RBI is in a dilemma. To ensure inflation does not rise further, RBI will decide to hike key rates. RBI has already increased increase CRR 13 times since December 2006 to reach 8.7% as on July 19,2008. Since April 1, RBI has increased CRR by 1.25 percentage point leading to an evacuation of over Rs.47,500 crore from the system. Any further increase in CRR will affect the credit availability to the industry. Banks are borrowing somewhere between Rs.40,000 crore and Rs. 50,000 crore from RBI every day at a rate of 8.5%. Now, if the central bank increase the cash reserve ration (CRR), then the proportion of savings that a bank needs to keep with RBI (by 0.25%), it will suck out over Rs.8,000 crore from the system. This will further increase the banks dependence on RBI for short term funds to meet daily liabilities.

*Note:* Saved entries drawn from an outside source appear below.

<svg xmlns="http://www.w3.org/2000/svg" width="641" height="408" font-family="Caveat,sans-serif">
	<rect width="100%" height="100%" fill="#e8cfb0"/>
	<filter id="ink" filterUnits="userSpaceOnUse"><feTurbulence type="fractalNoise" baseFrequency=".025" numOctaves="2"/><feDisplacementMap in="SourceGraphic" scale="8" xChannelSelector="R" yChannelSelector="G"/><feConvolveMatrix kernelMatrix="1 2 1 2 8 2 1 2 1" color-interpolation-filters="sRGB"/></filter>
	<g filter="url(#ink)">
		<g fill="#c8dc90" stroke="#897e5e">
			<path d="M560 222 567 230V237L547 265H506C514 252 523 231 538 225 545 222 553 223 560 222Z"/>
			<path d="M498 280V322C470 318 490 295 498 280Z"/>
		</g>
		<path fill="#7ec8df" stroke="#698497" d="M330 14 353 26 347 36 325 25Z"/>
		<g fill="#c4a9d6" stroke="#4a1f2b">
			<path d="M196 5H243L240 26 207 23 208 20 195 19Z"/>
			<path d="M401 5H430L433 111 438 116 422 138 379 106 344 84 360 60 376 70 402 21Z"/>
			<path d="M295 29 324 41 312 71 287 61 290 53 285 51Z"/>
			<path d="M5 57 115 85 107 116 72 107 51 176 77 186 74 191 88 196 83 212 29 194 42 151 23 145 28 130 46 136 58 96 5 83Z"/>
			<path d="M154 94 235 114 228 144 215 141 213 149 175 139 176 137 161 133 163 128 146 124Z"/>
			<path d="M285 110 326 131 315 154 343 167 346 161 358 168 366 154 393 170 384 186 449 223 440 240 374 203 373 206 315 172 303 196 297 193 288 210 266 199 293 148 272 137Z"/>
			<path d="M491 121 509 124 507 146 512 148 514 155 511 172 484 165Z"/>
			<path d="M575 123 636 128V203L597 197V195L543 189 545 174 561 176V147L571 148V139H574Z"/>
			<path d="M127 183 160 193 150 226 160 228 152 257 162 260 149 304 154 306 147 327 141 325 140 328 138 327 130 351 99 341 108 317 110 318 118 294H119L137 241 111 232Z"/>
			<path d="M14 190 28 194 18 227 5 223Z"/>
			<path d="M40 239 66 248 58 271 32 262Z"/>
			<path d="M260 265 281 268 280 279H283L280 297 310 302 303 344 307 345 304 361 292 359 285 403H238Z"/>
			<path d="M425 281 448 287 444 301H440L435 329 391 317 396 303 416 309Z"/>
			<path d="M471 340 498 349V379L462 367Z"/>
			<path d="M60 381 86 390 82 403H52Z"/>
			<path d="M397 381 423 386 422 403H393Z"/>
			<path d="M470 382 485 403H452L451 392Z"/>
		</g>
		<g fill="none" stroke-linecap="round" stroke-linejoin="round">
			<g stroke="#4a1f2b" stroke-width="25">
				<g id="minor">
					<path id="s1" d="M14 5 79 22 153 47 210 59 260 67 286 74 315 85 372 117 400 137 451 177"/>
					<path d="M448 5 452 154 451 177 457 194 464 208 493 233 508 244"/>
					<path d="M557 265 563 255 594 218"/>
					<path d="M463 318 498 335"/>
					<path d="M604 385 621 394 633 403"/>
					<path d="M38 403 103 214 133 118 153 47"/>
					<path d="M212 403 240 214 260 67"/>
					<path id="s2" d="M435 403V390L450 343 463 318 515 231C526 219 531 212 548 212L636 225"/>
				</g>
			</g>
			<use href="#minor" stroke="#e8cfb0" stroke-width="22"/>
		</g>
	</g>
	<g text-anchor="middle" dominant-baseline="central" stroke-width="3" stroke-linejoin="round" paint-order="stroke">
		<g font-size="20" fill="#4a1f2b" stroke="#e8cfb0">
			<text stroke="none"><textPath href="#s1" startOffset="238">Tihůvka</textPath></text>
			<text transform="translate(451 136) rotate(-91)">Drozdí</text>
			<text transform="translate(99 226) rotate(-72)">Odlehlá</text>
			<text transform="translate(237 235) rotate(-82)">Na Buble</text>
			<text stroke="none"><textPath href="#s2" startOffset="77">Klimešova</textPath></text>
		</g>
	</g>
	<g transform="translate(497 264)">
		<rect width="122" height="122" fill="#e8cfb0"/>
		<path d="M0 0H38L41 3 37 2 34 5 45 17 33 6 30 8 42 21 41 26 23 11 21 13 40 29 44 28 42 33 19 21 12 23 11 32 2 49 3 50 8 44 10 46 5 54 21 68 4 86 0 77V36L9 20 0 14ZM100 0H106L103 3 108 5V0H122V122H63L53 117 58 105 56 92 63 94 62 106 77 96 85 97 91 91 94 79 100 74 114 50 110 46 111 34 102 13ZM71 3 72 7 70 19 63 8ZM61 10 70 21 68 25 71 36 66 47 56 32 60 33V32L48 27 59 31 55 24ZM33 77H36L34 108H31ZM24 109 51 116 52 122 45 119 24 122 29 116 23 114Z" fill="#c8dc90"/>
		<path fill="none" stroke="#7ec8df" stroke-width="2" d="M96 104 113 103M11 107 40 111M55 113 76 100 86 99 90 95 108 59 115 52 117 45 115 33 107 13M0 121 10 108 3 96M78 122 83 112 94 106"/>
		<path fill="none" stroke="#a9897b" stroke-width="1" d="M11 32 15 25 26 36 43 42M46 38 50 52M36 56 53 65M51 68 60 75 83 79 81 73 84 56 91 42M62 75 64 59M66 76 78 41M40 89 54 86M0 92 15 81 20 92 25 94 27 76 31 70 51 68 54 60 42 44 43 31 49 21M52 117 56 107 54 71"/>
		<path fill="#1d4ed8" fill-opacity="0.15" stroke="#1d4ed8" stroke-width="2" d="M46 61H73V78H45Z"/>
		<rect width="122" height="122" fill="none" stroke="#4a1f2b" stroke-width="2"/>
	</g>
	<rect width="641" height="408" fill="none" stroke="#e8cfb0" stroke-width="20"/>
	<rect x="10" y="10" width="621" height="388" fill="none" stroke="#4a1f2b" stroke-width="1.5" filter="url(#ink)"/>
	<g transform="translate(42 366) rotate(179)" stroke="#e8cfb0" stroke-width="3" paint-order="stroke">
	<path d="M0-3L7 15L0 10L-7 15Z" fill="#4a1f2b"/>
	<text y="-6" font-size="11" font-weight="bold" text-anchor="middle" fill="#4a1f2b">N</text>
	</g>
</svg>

Lending rates have gone up in the last couple of months, borrowings for productive sectors have almost dried up. The growth in retail credit is even worse. The retail credit growth of the bank in 2008- 2009 is expected to be in a range of 5% only. Also, if RBI increases the repo rate, at which it lends short term funds to bank against governments securities, the interest rate will further increase. Bank will have no option but to pass on the rate to borrowers. This will further slow down the growth.
BRI is likely to increase both CRR and repo rate. RBI has earlier indicated that it will take harsh measures to contain inflation even if it affects the economic growth with inflation around 12% RBI has no choice but to take steps to kill any further pricing pressure. In the current financial year so far, money supply stands at 20.5% as against RBI’S projection of 17%. Hence, before inflation shoots up further, as it happened in May and June, RBI would like to play safe and will increase CRR to tighten the money supply even further.